During all this time, Black and Buchanan had no inkling of Stanton’s secret dealings with the Republicans. A decade later, when former Senator Henry Wilson, of Massachusetts, revealed part of Stanton’s clandestine activities, Black declared in amazement: “Surely, if these things are true, he was the most marvellous impostor who ever lived or died.”19
As a matter of fact, Holt and General Scott as well as Stanton were working closely with Benjamin Stanton, who in 1865 denied a claim made by Montgomery Blair that Edwin Stanton in 1860 and 1861 had been in full sympathy with the Southern leaders in Congress who were dragging the South into secession. Blair had learned from Albert G. Brown, senator from Mississippi, that in early January 1861 Brown had met Stanton just after Mississippi had seceded and Brown had resigned from the Senate. According to Brown, Stanton had approved his actions and stated: “You have only to secede to secure your rights.… It was the only course to save the South.”
Such a statement of Brown’s, if unsupported, might be dismissed as sheer vindictiveness which Blair, who hated Stanton, was uncritically willing to accept. But if supported, Brown’s recollection indicates that Stanton may sometimes have advocated the extremist Southern view in order to conceal his secret arrangement with Unionist leaders and to gain information, all the while publicly supporting the Buchanan position of favoring the Crittenden proposal. If this is true, Stanton was indeed a master of duplicity, however lofty his purpose.

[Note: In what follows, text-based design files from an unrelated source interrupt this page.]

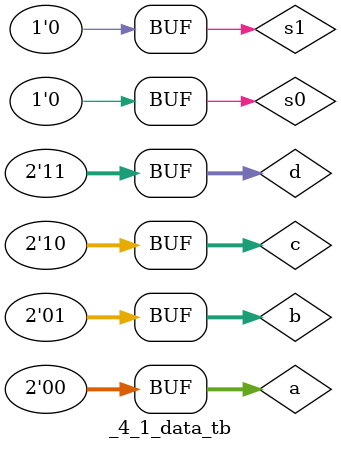
<source format=v>
module _4_1_data(input [1:0]a,b,c,d,input s1,s0,output [1:0]y);
  assign y=s1?(s0?d:c):(s0?b:a);
endmodule 

//test bench file 
module _4_1_data_tb;
  reg [1:0]a,b,c,d;
  reg s0,s1;
  wire y;
  _4_1_data uut(a,b,c,d,s1,s0,y);
  initial 
    begin 
      $monitor("time=%0t s0=%b s1=%b y=%b",$time,s0,s1,y);
      a=2'b00;b=2'b01;c=2'b10;d=2'b11;
      #3 s1=1;s0=1;
       #3 s1=0;s0=1;
       #3 s1=0;s0=0;
    end
endmodule 

</source>
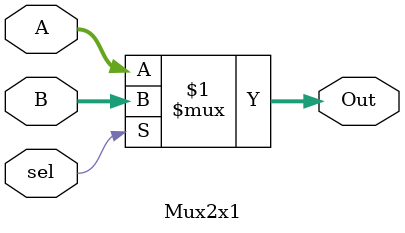
<source format=v>
/*--  *******************************************************
--  Computer Architecture Course, Laboratory Sources 
--  Amirkabir University of Technology (Tehran Polytechnic)
--  Department of Computer Engineering (CE-AUT)
--  https://ce[dot]aut[dot]ac[dot]ir
--  *******************************************************
--  All Rights reserved (C) 2019-2020
--  *******************************************************
--  Student ID  : 
--  Student Name: 
--  Student Mail: 
--  *******************************************************
--  Additional Comments:
--
--*/

/*-----------------------------------------------------------
---  Module Name:  Light Dance Utils
---  Description: Module5:
-----------------------------------------------------------*/
`timescale 1 ns/1 ns

/***********************************************************/
/************** Design Your Own Modules Below **************/

module Mux2x1 (
    input [7:0]A,
    input [7:0]B,
    input sel,
    output [7:0]Out
);
    assign Out = sel ? B : A;
endmodule
	
/************** Design Your Own Modules Above **************/
/***********************************************************/

</source>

The only evidence in support of the Blair-Brown argument, however, is fragmentary and does not convince that Stanton ever supported secession. To be sure, his friend, the Washington lawyer of Southern birth, Philip Phillips, years later recalled that in 1861 Stanton was “a stronger sympathizer with the South than I was.” Stanton’s conduct during the secession winter became the subject of reminiscences at a dinner party ten years later, and Caleb Cushing, prominent Massachusetts Democrat and former trusted Buchanan lieutenant, stated that he, Stanton, and others had met frequently in early 1861 to talk over events, and that Stanton had been so outspoken in defense of Southern rights that listeners thought him a “rebel.”